Enquanto redes como McDonald's e Wendy's aceleram a automação com inteligência artificial nos drive-thrus, pesquisa revela que 80% dos consumidores americanos ainda preferem o atendimento humano, expondo um fosso entre busca por eficiência e desejo real do cliente.
As gigantes do fast-food nos Estados Unidos, em especial McDonald’s e Wendy’s, estão acelerando a adoção de inteligência artificial para automatizar desde o atendimento no drive-thru até o preparo dos alimentos. O McDonald’s lançou o ArchIQ, sistema com chatbots de IA nos seus drive-thrus, enquanto o Wendy’s aposta no programa FreshAI. A justificativa oficial é a busca por eficiência e modernização digital, com investimentos para aumentar a frequência e engajamento dos clientes via aplicativos e opções de pagamento rápidas.

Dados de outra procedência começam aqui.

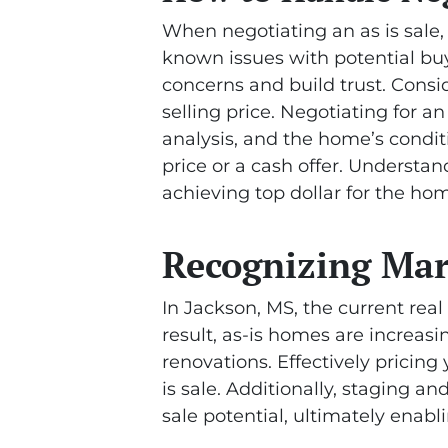
When negotiating an as is sale, 
known issues with potential buy
concerns and build trust. Consi
selling price. Negotiating for a
analysis, and the home’s condit
price or a cash offer. Understa
achieving top dollar for the hom
Recognizing Mar
In Jackson, MS, the current rea
result, as-is homes are increa
renovations. Effectively pricing
is sale. Additionally, staging a
sale potential, ultimately enabli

Porém, a realidade do consumidor americano pinta quadro diferente. Pesquisas recentes indicam que cerca de 80% dos clientes preferem interagir com atendentes humanos ao fazer pedidos, rejeitando o atendimento automatizado e os quiosques digitais. Este dado escancara uma disparidade entre a pressa das empresas em abraçar a automação e o desejo real do público — que valoriza a interação social, ainda que breve, na hora de consumir fast-food.
Para analistas como Jerry Jacobs, da Wharton, a tecnologia não deve simplesmente substituir funcionários. O ideal seria que a IA assumisse tarefas repetitivas, liberando os atendentes para funções mais focadas em hospitalidade, resolução de problemas e contato humano qualificado. Ou seja, o atendimento automatizado não precisa traduzir corte de empregos, mas sim uma transformação do serviço para torná-lo mais satisfatório.
Entretanto, as próprias empresas subestimam essa resistência. Um levantamento da Metrigy mostra que as companhias acreditam que 40% dos consumidores preferem IA, mas só 22% confirmam essa preferência, reforçando o abismo entre o avanço tecnológico e a confiança do público. A adoção de IA cresce, mas erros ainda comuns deixam marcas negativas na experiência do consumidor, retardando sua aceitação.
A conclusão é clara: a corrida pela automação no fast-food americano está atropelando a percepção e o conforto do cliente. A eficiência operacional não pode se sobrepor à qualidade do atendimento e à interação humana que o consumidor ainda valoriza. A verdadeira revolução no setor depende do equilíbrio entre tecnologia e humanidade, e não da substituição unilateral dos atendentes por máquinas.